Stowe Reporter

I would like to respond to the letter “Can Vermont fix health care?” by Helene Martin in the Feb. 9 edition of the Stowe Reporter.

“I worry,” Ms. Martin wrote, “that Vermont … will not be able to afford to fix our broken health-care system, but believe we are trying.”

We are trying. Like Ms. Martin, I also support a system where health care is treated as a public good, not as a market commodity. A nearly fatal journey through the nightmare of this broken non-system taught me what this means.

We are lucky in that many groups are in there working alongside the Vermont Public Interest Research Group that Ms. Martin mentions. Among these are the Vermont Workers Center, Vermont Health Care for All, Physicians for a National Health Program, many legislators, our governor, and our first-rate congressional delegation. Also, the newly formed Green Mountain Care Board is hard at work designing that “cohesive system” Ms. Martin advocated for.

Can we afford it? The money is already there. Vermont now spends about $5 billion annually on health care, some $7,000 per person.
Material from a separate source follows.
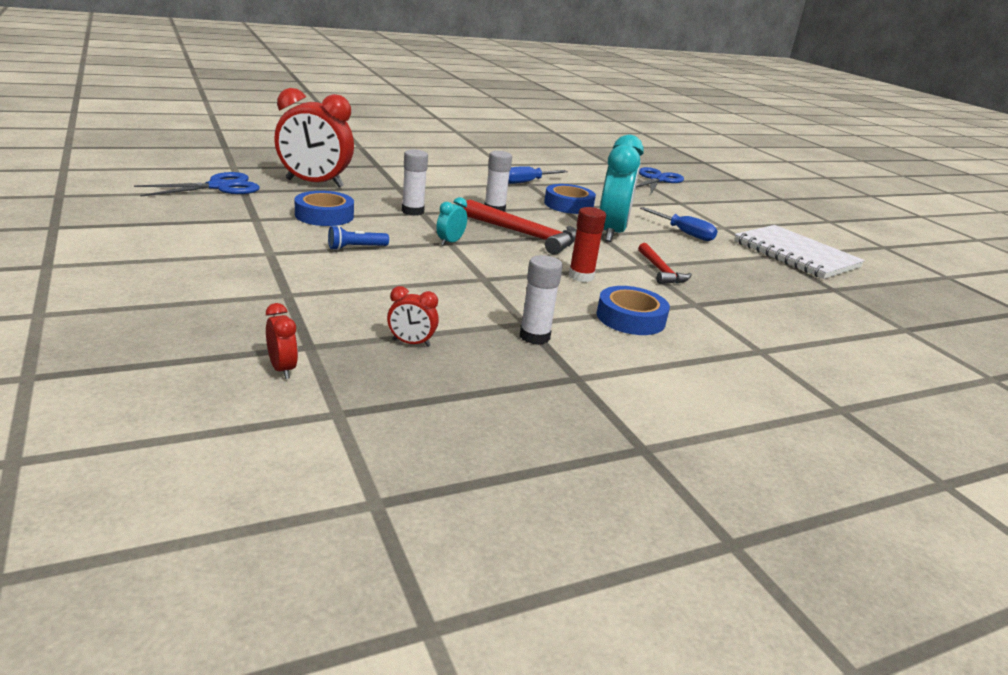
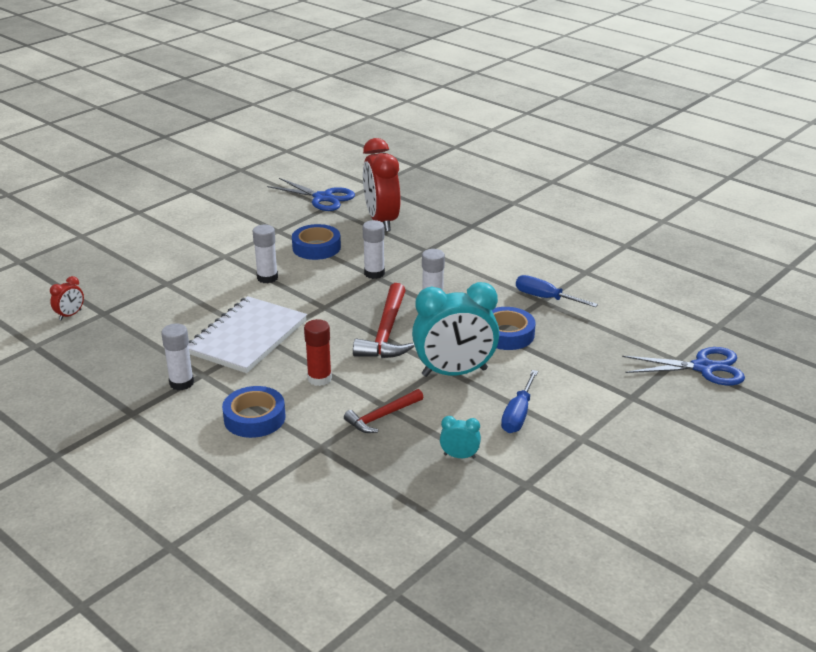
camera: 70 degrees right, 5 degrees up
(356, 248) = (267, 278): blue flashlight -> white glue stick
(411, 343) = (133, 342): red clock -> none
(450, 242) = (324, 306): turquoise clock -> turquoise clock (459, 456)
(795, 255) = (551, 501): white notebook -> white notebook (247, 337)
We have to channel this money into a single pipeline to provide health care for all our citizens, rather than it going into so many disparate ways and purposes.

Vermont can do it. We just need to have the strength and the will to keep going until we become the first in the nation to get it done.

Walter Carpenter

Montpelier

Editor’s note: Walter Carpenter was appointed this week to the Green Mountain Care Board advisory committee.